B. Examine to see if there is a specific question, problem, need, or situation that is the basis for the parable.

1. In Matthew 9:14, the disciples of John ask, “Why do we and the Pharisees fast often, but your disciples do not fast?” Jesus then gives the Parable of the Bridegroom to show that fasting is not necessary while Jesus is on earth with His disciples. He also gives the parables of the old garment and new wineskins to show that He has introduced a new era in God’s plan.

2. Jesus told the parable of the Unjust Judge to tell his disciples that they should always pray and never give up (18:1).

3. When Jesus was criticized for associating with a sinful woman, He gave the Parable of the Two Debtors (Luke 7:40–43).

4. “Several times Jesus gave an exhortation or principle and then followed it with a parable to illustrate or illumine the point just made.

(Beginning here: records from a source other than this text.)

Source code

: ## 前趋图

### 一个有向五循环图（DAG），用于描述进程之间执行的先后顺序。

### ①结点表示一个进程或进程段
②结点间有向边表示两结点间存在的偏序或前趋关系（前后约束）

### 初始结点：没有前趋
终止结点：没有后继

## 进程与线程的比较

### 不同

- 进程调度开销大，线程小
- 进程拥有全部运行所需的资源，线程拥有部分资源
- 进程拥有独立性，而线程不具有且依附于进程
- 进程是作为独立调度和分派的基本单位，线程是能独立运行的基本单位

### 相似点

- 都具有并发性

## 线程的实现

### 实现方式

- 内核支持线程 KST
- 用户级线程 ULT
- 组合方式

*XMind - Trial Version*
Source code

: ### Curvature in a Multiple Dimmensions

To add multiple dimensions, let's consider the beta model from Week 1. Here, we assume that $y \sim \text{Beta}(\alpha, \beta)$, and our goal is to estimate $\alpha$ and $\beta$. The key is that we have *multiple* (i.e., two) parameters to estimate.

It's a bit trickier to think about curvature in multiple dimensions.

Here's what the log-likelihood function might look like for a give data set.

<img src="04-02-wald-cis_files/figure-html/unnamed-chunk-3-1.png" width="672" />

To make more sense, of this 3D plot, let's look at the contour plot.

For example Mark 13:33 records that Jesus said, ‘Be on guard! Be alert! You do not know when the time will come.’ Then He gave the Parable of the Doorkeeper (vv. 34–37)” (Zuck, 213).

C. Determine how much of the parable is explained in the text. For example, in Matthew 13:3–9 Jesus gave the Parable of the Sower and then gave his explanation of the parable in 13:18–23. Likewise, in 13:24–30, Jesus explains the Parable of the Wheat and Tares and then explains this parable in 13:36–43).

D. Take note that not every detail in a parable has special significance. Show discernment in knowing which parts of the parable are crucial to the point of the parable and those parts which function as window dressing. For example, in the Parable of the Good Samaritan the priest, the Levite, and the Samaritan all have special significance, but the road, the innkeeper, and the two denarii function as supporting details for the main point.

Avoid what the church father Origen did (although of good report) when he claimed that the man who was beaten was Adam, the robbers were the devil and his demons, the priest was the Law, the Levites were the prophets, the Good Samaritan was Christ, the beast was Christ’s body, the inn was the church, and the two denarii were the Father and the Son.

E. Look for the main point of a parable. Most parables are driving home one overarching truth or principle although there may be exceptions at times.